(Task to complete)
Wherever the string "pixel" turns up in the data, copy the whole line.

(Available data)
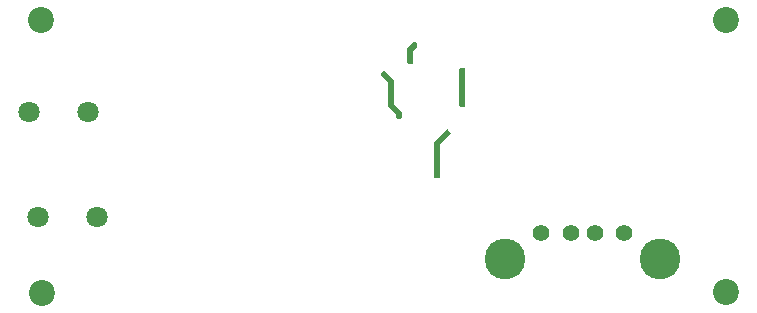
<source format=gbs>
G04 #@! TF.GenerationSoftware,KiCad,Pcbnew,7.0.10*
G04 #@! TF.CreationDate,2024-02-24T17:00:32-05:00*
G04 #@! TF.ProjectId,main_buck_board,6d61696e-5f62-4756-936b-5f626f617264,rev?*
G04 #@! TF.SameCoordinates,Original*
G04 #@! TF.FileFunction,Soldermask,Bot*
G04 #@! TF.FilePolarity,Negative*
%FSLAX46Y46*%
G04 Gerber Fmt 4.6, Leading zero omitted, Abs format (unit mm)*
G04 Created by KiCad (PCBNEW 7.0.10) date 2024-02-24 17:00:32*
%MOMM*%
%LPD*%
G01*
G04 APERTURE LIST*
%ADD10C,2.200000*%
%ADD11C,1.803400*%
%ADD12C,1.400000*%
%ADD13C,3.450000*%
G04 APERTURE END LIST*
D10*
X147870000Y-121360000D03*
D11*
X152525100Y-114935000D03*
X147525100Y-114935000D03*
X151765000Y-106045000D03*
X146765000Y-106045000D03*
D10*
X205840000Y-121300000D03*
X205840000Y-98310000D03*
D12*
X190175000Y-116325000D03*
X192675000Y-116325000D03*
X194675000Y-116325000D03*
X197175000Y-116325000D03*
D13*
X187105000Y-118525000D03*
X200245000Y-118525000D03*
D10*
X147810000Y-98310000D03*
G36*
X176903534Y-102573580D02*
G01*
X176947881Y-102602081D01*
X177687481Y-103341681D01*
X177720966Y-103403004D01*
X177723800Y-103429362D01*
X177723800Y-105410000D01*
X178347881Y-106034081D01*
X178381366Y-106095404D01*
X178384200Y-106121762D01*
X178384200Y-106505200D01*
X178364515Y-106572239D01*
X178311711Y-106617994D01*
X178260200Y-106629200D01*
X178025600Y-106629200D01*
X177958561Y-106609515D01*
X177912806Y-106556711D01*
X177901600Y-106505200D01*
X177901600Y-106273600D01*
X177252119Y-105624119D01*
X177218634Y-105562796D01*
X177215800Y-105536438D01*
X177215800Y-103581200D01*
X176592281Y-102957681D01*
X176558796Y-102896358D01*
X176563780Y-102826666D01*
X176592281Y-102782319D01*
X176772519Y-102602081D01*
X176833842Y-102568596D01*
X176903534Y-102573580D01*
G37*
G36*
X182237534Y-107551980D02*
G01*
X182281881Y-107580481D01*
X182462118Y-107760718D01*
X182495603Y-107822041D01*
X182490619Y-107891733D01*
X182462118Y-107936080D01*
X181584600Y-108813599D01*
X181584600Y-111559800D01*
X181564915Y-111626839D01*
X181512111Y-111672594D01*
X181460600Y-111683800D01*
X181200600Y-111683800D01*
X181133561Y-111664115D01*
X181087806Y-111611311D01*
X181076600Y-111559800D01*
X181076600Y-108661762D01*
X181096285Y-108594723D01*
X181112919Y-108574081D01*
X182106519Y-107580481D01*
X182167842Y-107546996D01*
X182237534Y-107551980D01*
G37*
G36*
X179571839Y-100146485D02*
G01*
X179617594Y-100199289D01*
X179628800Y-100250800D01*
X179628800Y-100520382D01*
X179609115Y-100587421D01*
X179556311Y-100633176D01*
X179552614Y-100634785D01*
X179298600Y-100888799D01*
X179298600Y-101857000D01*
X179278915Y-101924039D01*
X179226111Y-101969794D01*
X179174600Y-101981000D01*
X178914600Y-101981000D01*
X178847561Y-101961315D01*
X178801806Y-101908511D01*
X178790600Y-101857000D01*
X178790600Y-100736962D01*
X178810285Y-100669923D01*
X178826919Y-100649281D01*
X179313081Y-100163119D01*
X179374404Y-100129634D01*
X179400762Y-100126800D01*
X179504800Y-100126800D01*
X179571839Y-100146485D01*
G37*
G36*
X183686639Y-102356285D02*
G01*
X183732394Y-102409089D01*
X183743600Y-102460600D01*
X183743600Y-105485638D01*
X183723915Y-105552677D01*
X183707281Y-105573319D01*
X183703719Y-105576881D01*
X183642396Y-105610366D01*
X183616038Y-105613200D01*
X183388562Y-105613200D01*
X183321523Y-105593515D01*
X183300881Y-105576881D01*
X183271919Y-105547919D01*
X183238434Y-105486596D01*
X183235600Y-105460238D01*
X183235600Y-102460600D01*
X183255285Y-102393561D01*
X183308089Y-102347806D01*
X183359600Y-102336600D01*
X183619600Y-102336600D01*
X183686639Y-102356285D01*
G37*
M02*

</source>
* * *
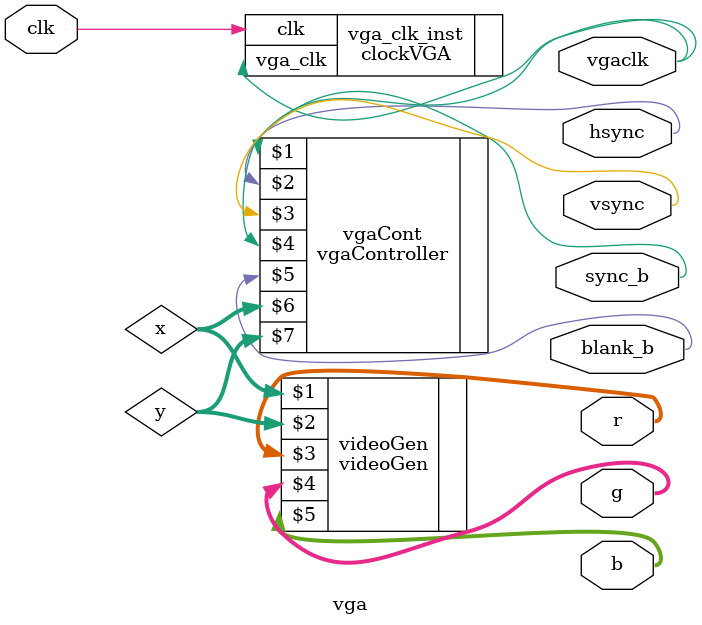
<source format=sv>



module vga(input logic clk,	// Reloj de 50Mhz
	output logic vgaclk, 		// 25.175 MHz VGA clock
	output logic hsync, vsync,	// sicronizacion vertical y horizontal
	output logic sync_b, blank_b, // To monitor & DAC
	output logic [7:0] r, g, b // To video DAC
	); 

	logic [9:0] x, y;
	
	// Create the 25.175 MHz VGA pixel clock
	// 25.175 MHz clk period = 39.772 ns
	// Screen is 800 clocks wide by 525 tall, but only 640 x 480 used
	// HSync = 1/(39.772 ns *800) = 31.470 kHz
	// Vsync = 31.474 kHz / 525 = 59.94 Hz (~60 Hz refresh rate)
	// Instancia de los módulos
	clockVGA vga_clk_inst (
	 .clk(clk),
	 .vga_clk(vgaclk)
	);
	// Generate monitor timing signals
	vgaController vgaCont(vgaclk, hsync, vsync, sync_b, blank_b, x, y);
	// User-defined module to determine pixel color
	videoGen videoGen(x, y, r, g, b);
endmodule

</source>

(Solution for this problem)
	// Create the 25.175 MHz VGA pixel clock
	// User-defined module to determine pixel color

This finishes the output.